Et bien entendu il n’est pas question de nous demander notre avis. Un référendum serait trop dangereux pour nos « politiques ». Comme celui de 2005. Le peuple, décidément, n’est vraiment pas coopérant avec ses dirigeants, tellement plus intelligents que lui.
Si L’Angleterre demandait le rattachement de la Bretagne à son pays ?
Si l’Allemagne demandait le rattachement de l’Alsace et la Lorraine à son pays ?
• Que ferait le brillant géostratégie, monsieur MACRON, arbitre de l’Univers ?
Encore merci, M. Delsol, brillant, comme d’habitude. L’Europe qui se construit en ce moment n’est ni plus ni moins que l’UERSSS. C’est le même modèle qu’on nous propose. Des gens qui votent et des décisionnaires qui ne sont pas élus, mais cooptés. Karl Marx régale toi, ils sont plus cons que tu ne le pensais !!!
Une bonne part des divergences et incompréhensions résulte d’une confusion entretenue d’une part entre « pouvoir », expression d’une « souveraineté » essentielle et non révocable qui trouve sa source ontologique dans la nature du titulaire, respectivement un « être humain » (droits de l’individu) ou une « nation » (droits collectifs), et d’autre part « autorité » conférée par mandat à d’autres individus ou institutions dans les limites fixées par le mandant souverain. Le mandat pouvant résulter d’un traité (UE) ou d »une disposition constitutionnelle et légale (la justice par exemple, que ne peut être un réel « pouvoir », en dépit de Montesquieu) .
Les institutions européenne ne sont que des « autorités » mandatés, même si les mandataires aiment s’auto-instituer abusivement en « pouvoirs » souverains et étendre à ce titre leurs compétences propres sans mandat explicite. Il faudrait pour arriver à ce stade que l’UE soit devenue une « nation » souveraine, au sens plein du terme. Ce qui n’est pas encore le cas et qui ne peut se décréter.
Bjr Monsieur,
Merci pour cette analyse. Dommage qu’il soit peu probable que M. Macron et Mme Von der Leyen y accorde un quelconque crédit. Heureusement, que les pays cités ne soient pas prêts à nous embarquer dans cette aventure …
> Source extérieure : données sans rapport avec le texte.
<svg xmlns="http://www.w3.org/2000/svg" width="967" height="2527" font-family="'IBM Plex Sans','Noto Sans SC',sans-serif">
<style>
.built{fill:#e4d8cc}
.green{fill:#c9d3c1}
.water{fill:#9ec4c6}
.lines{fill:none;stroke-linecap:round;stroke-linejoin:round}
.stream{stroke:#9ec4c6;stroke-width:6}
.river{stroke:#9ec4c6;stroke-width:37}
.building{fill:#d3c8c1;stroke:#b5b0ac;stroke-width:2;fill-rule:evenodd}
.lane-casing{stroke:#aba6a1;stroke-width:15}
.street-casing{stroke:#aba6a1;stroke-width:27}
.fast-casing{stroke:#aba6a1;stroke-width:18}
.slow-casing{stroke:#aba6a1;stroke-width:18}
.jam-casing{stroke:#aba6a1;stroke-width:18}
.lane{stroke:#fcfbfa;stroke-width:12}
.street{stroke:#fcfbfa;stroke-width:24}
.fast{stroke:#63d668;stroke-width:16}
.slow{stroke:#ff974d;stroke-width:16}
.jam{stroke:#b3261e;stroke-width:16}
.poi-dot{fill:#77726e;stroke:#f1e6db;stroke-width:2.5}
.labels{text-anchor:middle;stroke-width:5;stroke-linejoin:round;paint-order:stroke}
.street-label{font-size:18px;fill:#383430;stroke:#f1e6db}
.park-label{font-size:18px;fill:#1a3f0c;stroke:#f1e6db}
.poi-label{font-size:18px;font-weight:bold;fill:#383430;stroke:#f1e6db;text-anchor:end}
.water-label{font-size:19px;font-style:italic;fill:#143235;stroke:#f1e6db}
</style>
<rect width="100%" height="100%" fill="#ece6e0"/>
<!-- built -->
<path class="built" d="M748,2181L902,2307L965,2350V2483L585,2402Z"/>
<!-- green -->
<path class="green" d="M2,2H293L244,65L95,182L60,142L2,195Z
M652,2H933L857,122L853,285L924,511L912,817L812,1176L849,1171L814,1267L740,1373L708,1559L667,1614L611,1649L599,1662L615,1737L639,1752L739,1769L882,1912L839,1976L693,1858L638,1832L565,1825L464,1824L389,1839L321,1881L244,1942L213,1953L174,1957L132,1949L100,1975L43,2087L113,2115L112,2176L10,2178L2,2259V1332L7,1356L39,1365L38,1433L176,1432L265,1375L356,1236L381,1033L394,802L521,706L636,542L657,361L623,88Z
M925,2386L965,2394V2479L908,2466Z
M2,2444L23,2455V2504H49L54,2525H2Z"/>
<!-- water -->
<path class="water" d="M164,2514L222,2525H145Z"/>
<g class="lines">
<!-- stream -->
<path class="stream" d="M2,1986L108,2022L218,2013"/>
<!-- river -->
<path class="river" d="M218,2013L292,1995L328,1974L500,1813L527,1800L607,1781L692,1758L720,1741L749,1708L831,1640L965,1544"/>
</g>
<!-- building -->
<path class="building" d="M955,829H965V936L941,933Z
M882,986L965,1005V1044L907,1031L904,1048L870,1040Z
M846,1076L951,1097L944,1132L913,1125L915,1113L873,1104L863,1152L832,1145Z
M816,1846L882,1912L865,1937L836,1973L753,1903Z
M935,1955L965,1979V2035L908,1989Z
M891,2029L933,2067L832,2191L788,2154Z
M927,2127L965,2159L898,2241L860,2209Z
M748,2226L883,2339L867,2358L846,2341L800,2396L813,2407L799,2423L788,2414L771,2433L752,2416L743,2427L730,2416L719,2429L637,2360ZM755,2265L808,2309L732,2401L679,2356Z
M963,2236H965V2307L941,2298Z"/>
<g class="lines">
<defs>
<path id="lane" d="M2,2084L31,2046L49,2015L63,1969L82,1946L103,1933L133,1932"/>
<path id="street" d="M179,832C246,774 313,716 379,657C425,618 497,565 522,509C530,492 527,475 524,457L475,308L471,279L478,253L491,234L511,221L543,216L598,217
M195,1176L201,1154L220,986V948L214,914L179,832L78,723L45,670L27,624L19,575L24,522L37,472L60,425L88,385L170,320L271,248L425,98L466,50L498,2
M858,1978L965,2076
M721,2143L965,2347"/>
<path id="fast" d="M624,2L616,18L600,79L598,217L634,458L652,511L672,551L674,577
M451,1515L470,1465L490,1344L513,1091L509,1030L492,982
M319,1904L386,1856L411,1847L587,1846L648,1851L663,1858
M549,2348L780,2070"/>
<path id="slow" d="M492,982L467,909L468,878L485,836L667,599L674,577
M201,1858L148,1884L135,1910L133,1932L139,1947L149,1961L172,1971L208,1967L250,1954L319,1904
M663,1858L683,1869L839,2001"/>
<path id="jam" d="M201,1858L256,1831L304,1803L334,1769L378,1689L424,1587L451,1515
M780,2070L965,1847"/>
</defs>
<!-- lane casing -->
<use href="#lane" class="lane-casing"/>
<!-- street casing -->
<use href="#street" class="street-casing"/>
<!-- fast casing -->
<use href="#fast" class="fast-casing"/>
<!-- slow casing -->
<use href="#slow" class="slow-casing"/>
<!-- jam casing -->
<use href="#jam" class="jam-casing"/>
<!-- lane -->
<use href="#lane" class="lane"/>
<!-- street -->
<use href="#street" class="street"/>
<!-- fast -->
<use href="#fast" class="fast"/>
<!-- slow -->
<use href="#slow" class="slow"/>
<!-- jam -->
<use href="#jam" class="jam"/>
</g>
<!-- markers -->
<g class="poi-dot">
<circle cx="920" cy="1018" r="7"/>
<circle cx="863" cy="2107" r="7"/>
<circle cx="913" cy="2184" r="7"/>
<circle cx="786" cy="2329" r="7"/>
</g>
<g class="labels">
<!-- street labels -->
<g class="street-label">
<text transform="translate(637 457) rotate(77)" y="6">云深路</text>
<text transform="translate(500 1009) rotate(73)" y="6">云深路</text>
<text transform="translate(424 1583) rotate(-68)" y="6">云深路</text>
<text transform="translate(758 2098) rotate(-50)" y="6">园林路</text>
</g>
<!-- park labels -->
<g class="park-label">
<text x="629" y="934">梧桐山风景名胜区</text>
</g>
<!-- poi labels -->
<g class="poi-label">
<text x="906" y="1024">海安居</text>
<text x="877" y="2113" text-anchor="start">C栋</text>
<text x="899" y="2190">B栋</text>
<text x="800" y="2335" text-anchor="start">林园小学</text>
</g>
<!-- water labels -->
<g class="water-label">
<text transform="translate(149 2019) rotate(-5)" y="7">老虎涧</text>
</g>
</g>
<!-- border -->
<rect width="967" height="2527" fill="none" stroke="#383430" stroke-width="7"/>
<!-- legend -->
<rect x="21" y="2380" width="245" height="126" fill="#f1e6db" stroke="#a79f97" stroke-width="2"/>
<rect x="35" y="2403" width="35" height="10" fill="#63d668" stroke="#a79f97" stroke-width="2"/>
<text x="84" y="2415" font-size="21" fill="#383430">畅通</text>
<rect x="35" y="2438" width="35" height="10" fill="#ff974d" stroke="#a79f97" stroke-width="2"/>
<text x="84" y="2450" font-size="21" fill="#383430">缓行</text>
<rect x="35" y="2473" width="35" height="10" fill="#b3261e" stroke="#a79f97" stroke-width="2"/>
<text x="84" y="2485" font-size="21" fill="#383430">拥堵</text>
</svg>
Quelle tristesse de lire un plaidoyer pour les nations dans ce si remarquable et si ouvert lieu de réflexion !
Quels que soient les défauts de l Eupope, ils sont peu de chose à côté de la calamiteuse gestion nationale française, et les français auraient tout à gagner à ce que notre pays se dissolve, au sens économique et fiscal dans une Europe unifiée ; les allemands ou d autres citoyens du nord, pas sûr ..
De grands régions culturelles et de gestion locale dans une Europe unifiée : ne serait ce pas le type d organisation vers lequel il faut tendre, l etat- nation ayant eu son utilité dans l histoire mais étant totalement inefficace et dépassé dans celle qui s ouvre .?
L’Europe dont rêve Macron serait celle dont il serait le roi, voire l’empereur car il trouve la France trop petite pour satisfaire ses ambitions. Je formule des voeux pour que rien de pareil n’arrive jamais, ce serait le triomphe de la technocratie dont l’Europe d’aujourd’hui est déjà assez chargée. Qui plus est, elle souffre d’un lobbyisme omniprésent qui autorise des arrangements petits et grands, les commissaires ne sont pas élus mais désignés ce qui pourrait induire certaines dérives. Rappelons l’embauche d’un ancien président de la commission par une grande banque américaine après avoir, certes respecté un délai de rigueur, mais qui donne à penser au plan de la morale.
Pardon, je me suis trompé. Milles excuses.